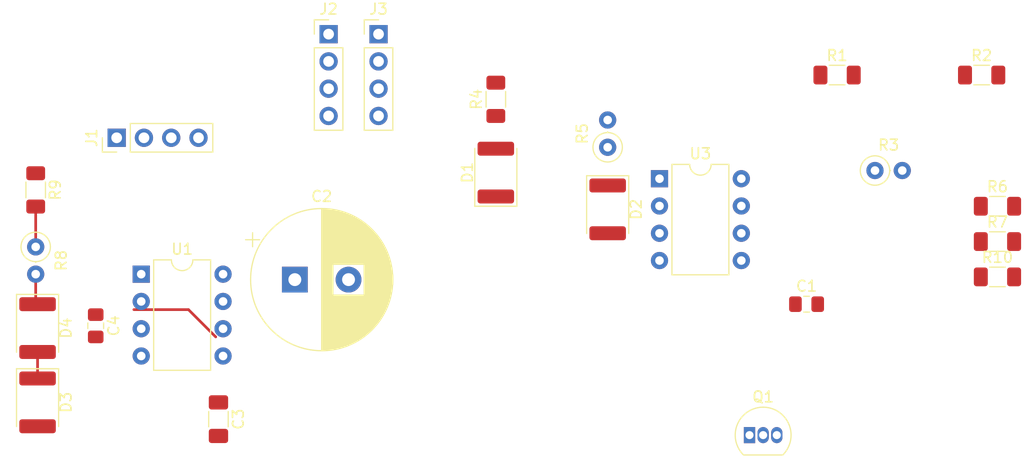
<source format=kicad_pcb>
(kicad_pcb (version 20221018) (generator pcbnew)

  (general
    (thickness 1.6)
  )

  (paper "A4")
  (layers
    (0 "F.Cu" signal)
    (31 "B.Cu" signal)
    (32 "B.Adhes" user "B.Adhesive")
    (33 "F.Adhes" user "F.Adhesive")
    (34 "B.Paste" user)
    (35 "F.Paste" user)
    (36 "B.SilkS" user "B.Silkscreen")
    (37 "F.SilkS" user "F.Silkscreen")
    (38 "B.Mask" user)
    (39 "F.Mask" user)
    (40 "Dwgs.User" user "User.Drawings")
    (41 "Cmts.User" user "User.Comments")
    (42 "Eco1.User" user "User.Eco1")
    (43 "Eco2.User" user "User.Eco2")
    (44 "Edge.Cuts" user)
    (45 "Margin" user)
    (46 "B.CrtYd" user "B.Courtyard")
    (47 "F.CrtYd" user "F.Courtyard")
    (48 "B.Fab" user)
    (49 "F.Fab" user)
    (50 "User.1" user)
    (51 "User.2" user)
    (52 "User.3" user)
    (53 "User.4" user)
    (54 "User.5" user)
    (55 "User.6" user)
    (56 "User.7" user)
    (57 "User.8" user)
    (58 "User.9" user)
  )

  (setup
    (pad_to_mask_clearance 0)
    (pcbplotparams
      (layerselection 0x00010fc_ffffffff)
      (plot_on_all_layers_selection 0x0000000_00000000)
      (disableapertmacros false)
      (usegerberextensions false)
      (usegerberattributes true)
      (usegerberadvancedattributes true)
      (creategerberjobfile true)
      (dashed_line_dash_ratio 12.000000)
      (dashed_line_gap_ratio 3.000000)
      (svgprecision 4)
      (plotframeref false)
      (viasonmask false)
      (mode 1)
      (useauxorigin false)
      (hpglpennumber 1)
      (hpglpenspeed 20)
      (hpglpendiameter 15.000000)
      (dxfpolygonmode true)
      (dxfimperialunits true)
      (dxfusepcbnewfont true)
      (psnegative false)
      (psa4output false)
      (plotreference true)
      (plotvalue true)
      (plotinvisibletext false)
      (sketchpadsonfab false)
      (subtractmaskfromsilk false)
      (outputformat 1)
      (mirror false)
      (drillshape 1)
      (scaleselection 1)
      (outputdirectory "")
    )
  )

  (net 0 "")
  (net 1 "Net-(D1-K)")
  (net 2 "GND")
  (net 3 "Net-(U1-CV)")
  (net 4 "Net-(D3-K)")
  (net 5 "Net-(D3-A)")
  (net 6 "Net-(D4-K)")
  (net 7 "/Out555")
  (net 8 "/Reset555")
  (net 9 "/Vcc")
  (net 10 "Net-(D1-A)")
  (net 11 "Net-(D2-K)")
  (net 12 "/Pulse1")
  (net 13 "Net-(U3--)")
  (net 14 "Net-(R3-Pad2)")
  (net 15 "unconnected-(U3-NC-Pad1)")
  (net 16 "unconnected-(U3-NC-Pad5)")
  (net 17 "unconnected-(U3-NC-Pad8)")
  (net 18 "/NC")

  (footprint "Resistor_SMD:R_1206_3216Metric_Pad1.30x1.75mm_HandSolder" (layer "F.Cu") (at 71.12 21.818 90))

  (footprint "Connector_PinHeader_2.54mm:PinHeader_1x04_P2.54mm_Vertical" (layer "F.Cu") (at 55.548 15.748))

  (footprint "Resistor_SMD:R_1206_3216Metric_Pad1.30x1.75mm_HandSolder" (layer "F.Cu") (at 117.83 35.064))

  (footprint "Diode_SMD:D_1812_4532Metric_Pad1.30x3.40mm_HandSolder" (layer "F.Cu") (at 81.534 32.065 -90))

  (footprint "Capacitor_SMD:C_1206_3216Metric_Pad1.33x1.80mm_HandSolder" (layer "F.Cu") (at 45.292 51.6005 -90))

  (footprint "Resistor_SMD:R_1206_3216Metric_Pad1.30x1.75mm_HandSolder" (layer "F.Cu") (at 117.83 31.774))

  (footprint "Resistor_THT:R_Axial_DIN0207_L6.3mm_D2.5mm_P2.54mm_Vertical" (layer "F.Cu") (at 28.274 35.56 -90))

  (footprint "Resistor_THT:R_Axial_DIN0207_L6.3mm_D2.5mm_P2.54mm_Vertical" (layer "F.Cu") (at 81.534 26.284 90))

  (footprint "Connector_PinHeader_2.54mm:PinHeader_1x04_P2.54mm_Vertical" (layer "F.Cu") (at 60.198 15.748))

  (footprint "Capacitor_SMD:C_0805_2012Metric_Pad1.18x1.45mm_HandSolder" (layer "F.Cu") (at 100.0545 40.894))

  (footprint "Capacitor_THT:CP_Radial_D13.0mm_P5.00mm" (layer "F.Cu") (at 52.404 38.608))

  (footprint "Resistor_SMD:R_1206_3216Metric_Pad1.30x1.75mm_HandSolder" (layer "F.Cu") (at 102.896 19.558))

  (footprint "Diode_SMD:D_1812_4532Metric_Pad1.30x3.40mm_HandSolder" (layer "F.Cu") (at 28.448 43.119 -90))

  (footprint "Resistor_SMD:R_1206_3216Metric_Pad1.30x1.75mm_HandSolder" (layer "F.Cu") (at 117.83 38.354))

  (footprint "Package_TO_SOT_THT:TO-92_Inline" (layer "F.Cu") (at 94.742 53.086))

  (footprint "Resistor_SMD:R_1206_3216Metric_Pad1.30x1.75mm_HandSolder" (layer "F.Cu") (at 28.274 30.252 -90))

  (footprint "Package_DIP:DIP-8_W7.62mm" (layer "F.Cu") (at 38.1 38.1))

  (footprint "Connector_PinHeader_2.54mm:PinHeader_1x04_P2.54mm_Vertical" (layer "F.Cu") (at 35.814 25.4 90))

  (footprint "Package_DIP:DIP-8_W7.62mm" (layer "F.Cu") (at 86.36 29.21))

  (footprint "Diode_SMD:D_1812_4532Metric_Pad1.30x3.40mm_HandSolder" (layer "F.Cu") (at 28.448 50.038 -90))

  (footprint "Resistor_SMD:R_1206_3216Metric_Pad1.30x1.75mm_HandSolder" (layer "F.Cu") (at 116.358 19.558))

  (footprint "Diode_SMD:D_1812_4532Metric_Pad1.30x3.40mm_HandSolder" (layer "F.Cu") (at 71.12 28.641 90))

  (footprint "Capacitor_SMD:C_0805_2012Metric_Pad1.18x1.45mm_HandSolder" (layer "F.Cu") (at 33.862 42.9045 -90))

  (footprint "Resistor_THT:R_Axial_DIN0207_L6.3mm_D2.5mm_P2.54mm_Vertical" (layer "F.Cu") (at 106.426 28.448))

  (segment (start 37.418 41.402) (end 42.498 41.402) (width 0.25) (layer "F.Cu") (net 4) (tstamp 8adfe6ad-3798-47dd-b7de-b82f810b7dcc))
  (segment (start 28.448 45.344) (end 28.448 47.813) (width 0.25) (layer "F.Cu") (net 4) (tstamp caf39e6d-5637-4ec6-8eaf-696d4feff109))
  (segment (start 42.498 41.402) (end 45.038 43.942) (width 0.25) (layer "F.Cu") (net 4) (tstamp dcc1b5ec-7fc5-4787-b841-e047240942b8))
  (segment (start 28.274 31.802) (end 28.274 35.56) (width 0.25) (layer "F.Cu") (net 5) (tstamp 00d5f343-d684-4bfc-ae09-c49a0cfeacea))
  (segment (start 28.274 38.1) (end 28.274 40.72) (width 0.25) (layer "F.Cu") (net 6) (tstamp 734e79a6-11d9-4b7b-aa1e-41769cc5bb26))
  (segment (start 28.274 40.72) (end 28.448 40.894) (width 0.25) (layer "F.Cu") (net 6) (tstamp dcf8786b-69a7-4091-92b8-24fa72f576af))

)

</source>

__ABOUT THIS TASK__:
Give back exactly the lines from the one that contains "(segment (start 42.498" to the end of the data above, both of those lines included.

__TASK OUTPUT__:
  (segment (start 42.498 41.402) (end 45.038 43.942) (width 0.25) (layer "F.Cu") (net 4) (tstamp dcc1b5ec-7fc5-4787-b841-e047240942b8))
  (segment (start 28.274 31.802) (end 28.274 35.56) (width 0.25) (layer "F.Cu") (net 5) (tstamp 00d5f343-d684-4bfc-ae09-c49a0cfeacea))
  (segment (start 28.274 38.1) (end 28.274 40.72) (width 0.25) (layer "F.Cu") (net 6) (tstamp 734e79a6-11d9-4b7b-aa1e-41769cc5bb26))
  (segment (start 28.274 40.72) (end 28.448 40.894) (width 0.25) (layer "F.Cu") (net 6) (tstamp dcf8786b-69a7-4091-92b8-24fa72f576af))

)

</source>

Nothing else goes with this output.